Esta petición del Padre Nuestro está expresada en la Sagrada Escritura de formas diversas, pero siempre con intención salvadora. Incluso, antes de la creación del mundo, tenía una voluntad salvadora: “Él nos eligió en Cristo antes de la fundación del mundo para que fuésemos santos e intachables ante él por el amor” (Ef 1, 4).

Al finalizar la escena de Zaqueo, expresa Jesús el sentido de su venida: “Zaqueo, date pisa y baja, porque es necesario que hoy me hospede en tu casa”. Porque el Hijo del hombre ha venido a buscar y a salvar lo que estaba pedido” (Lc 19, 5 y 10). Y en 1 Tm 2, 4 nos dice: “Dios quiere que todos los hombres se salven y lleguen al conocimiento de la verdad”. En 1 Ts 4, 3: “Esta es la voluntad de Dios: vuestra santificación, que os apartéis de la impureza”. Esta santidad debemos desarrollarla hasta plenitud: “Yo he venido para que tengan vida y la tengan abundante” (Jn 10, 10).

El padre que nos ama no quiere que vivamos su voluntad como esclavos, sino como hijos. “Es una oración de ardiente confianza en Dios que quiere el bien para nosotros, la vida, la salvación. Una oración valiente, incluso combativa, porque en el mundo hay luchas, demasiadas realidades que no obedecen al plan de Dios. Las conocemos todos. Parafraseando al profeta Isaías podríamos decir: ‘Aquí, Padre, hay guerra, prevaricación: pero sabemos que tú quieres nuestro bien, por eso te suplicamos: ¡Hágase tu voluntad!’ Señor, cambia los planes del mundo, convierte las espadas en azadones y las lanzas en podaderas; ¡Que nadie se ejercite más en el arte de la guerra!”

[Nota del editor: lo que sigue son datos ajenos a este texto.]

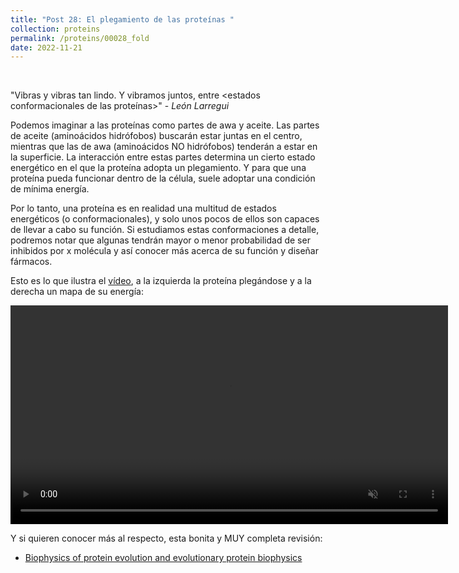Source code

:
 ```yaml
---
title: "Post 28: El plegamiento de las proteínas "
collection: proteins
permalink: /proteins/00028_fold
date: 2022-11-21
---
```


&nbsp;


"Vibras y vibras tan lindo. Y vibramos juntos, entre <estados conformacionales de las proteínas>" - *León Larregui*

Podemos imaginar a las proteínas como partes de awa y aceite. Las partes de aceite (aminoácidos hidrófobos) buscarán estar juntas en el centro, mientras que las de awa (aminoácidos NO hidrófobos) tenderán a estar en la superficie. La interacción entre estas partes determina un cierto estado energético en el que la proteína adopta un plegamiento. Y para que una proteína pueda funcionar dentro de la célula, suele adoptar una condición de mínima energía. 

Por lo tanto, una proteína es en realidad una multitud de estados energéticos (o conformacionales), y solo unos pocos de ellos son capaces de llevar a cabo su función. Si estudiamos estas conformaciones a detalle, podremos notar que algunas tendrán mayor o menor probabilidad de ser inhibidos por x molécula y así conocer más acerca de su función y diseñar fármacos. 

Esto es lo que ilustra el [vídeo](https://youtu.be/YANAso8Jxrk), a la izquierda la proteína plegándose y a la derecha un mapa de su energía: 

<div>
<center>
<video width="700" autoplay="autoplay" loop="true" controls muted>
  <source src="/images/proteins/00027_energy.mp4" type="video/mp4">
  Your browser does not support the video tag.
</video>
</center>
</div>

Y si quieren conocer más al respecto, esta bonita y MUY completa revisión:
* [Biophysics of protein evolution and evolutionary protein biophysics](https://royalsocietypublishing.org/doi/10.1098/rsif.2014.0419)



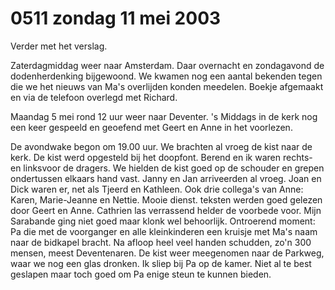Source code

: # 0511 zondag 11 mei 2003
Verder met het verslag.

Zaterdagmiddag weer naar Amsterdam. Daar overnacht en zondagavond de dodenherdenking bijgewoond. We kwamen nog een aantal bekenden tegen die we het nieuws van Ma's overlijden konden meedelen. Boekje afgemaakt en via de telefoon overlegd met Richard.

Maandag 5 mei rond 12 uur weer naar Deventer. 's Middags in de kerk nog een keer gespeeld en geoefend met Geert en Anne in het voorlezen.

De avondwake begon om 19.00 uur. We brachten al vroeg de kist naar de kerk. De kist werd opgesteld bij het doopfont. Berend en ik waren rechts- en linksvoor de dragers. We hielden de kist goed op de schouder en grepen ondertussen elkaars hand vast. Janny en Jan arriveerden al vroeg. Joan en Dick waren er, net als Tjeerd en Kathleen. Ook drie collega's van Anne: Karen, Marie-Jeanne en Nettie. Mooie dienst. teksten werden goed gelezen door Geert en Anne. Cathrien las verrassend helder de voorbede voor. Mijn Sarabande ging niet goed maar klonk wel behoorlijk. Ontroerend moment: Pa die met de voorganger en alle kleinkinderen een kruisje met Ma's naam naar de bidkapel bracht. Na afloop heel veel handen schudden, zo'n 300 mensen, meest Deventenaren. De kist weer meegenomen naar de Parkweg, waar we nog een glas dronken. Ik sliep bij Pa op de kamer. Niet al te best geslapen maar toch goed om Pa enige steun te kunnen bieden.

Los cristianos no estamos guiados por un destino impersonal y caótico, sino por un amor entrañable de un Padre que nos ama: El Padre Nuestro es una oración que enciende en nosotros el mismo amor de Jesús por la voluntad del Padre, una llama que empuja a transformar el mundo con amor. El cristiano no cree en un ‘sino’ ineludible. No hay nada al azar en la fe de los cristianos: en cambio hay una salvación que espera manifestarse en la vida de cada hombre y de cada mujer y cumplirse en la eternidad. Si rezamos es porque creemos que Dios quiere y puede la realidad venciendo el mal con el bien. Tiene sentido obedecer a este Dios y abandonarse a Él, incluso en la hora de la prueba más dura”.

A imitación de Jesús, de la Virgen María, de los santos y de los mártires podemos confiar que la fuerza del Espíritu Santo no nos faltará en las pruebas más duras. “Así fue para Jesús en el Huerto de Getsemaní, cuando experimentó la angustia y oró: ‘¡Padre, si quieres, aparta de mí esta copa. Pero no se haga mi voluntad sino la tuya!’ Jesús es aplastado por el mal del mundo. Pero se abandona confiadamente al océano de amor de la voluntad del Padre. Tampoco los mártires, en su prueba, buscaban la muerte, sino el después de la muerte, la resurrección. Dios, por amor, puede llevarnos a caminar por senderos difíciles, a experimentar dolorosas heridas y espinas, pero nunca nos abandonará. Estará siempre con nosotros, dentro de nosotros. Para un creyente esto, más que una esperanza es una certeza”.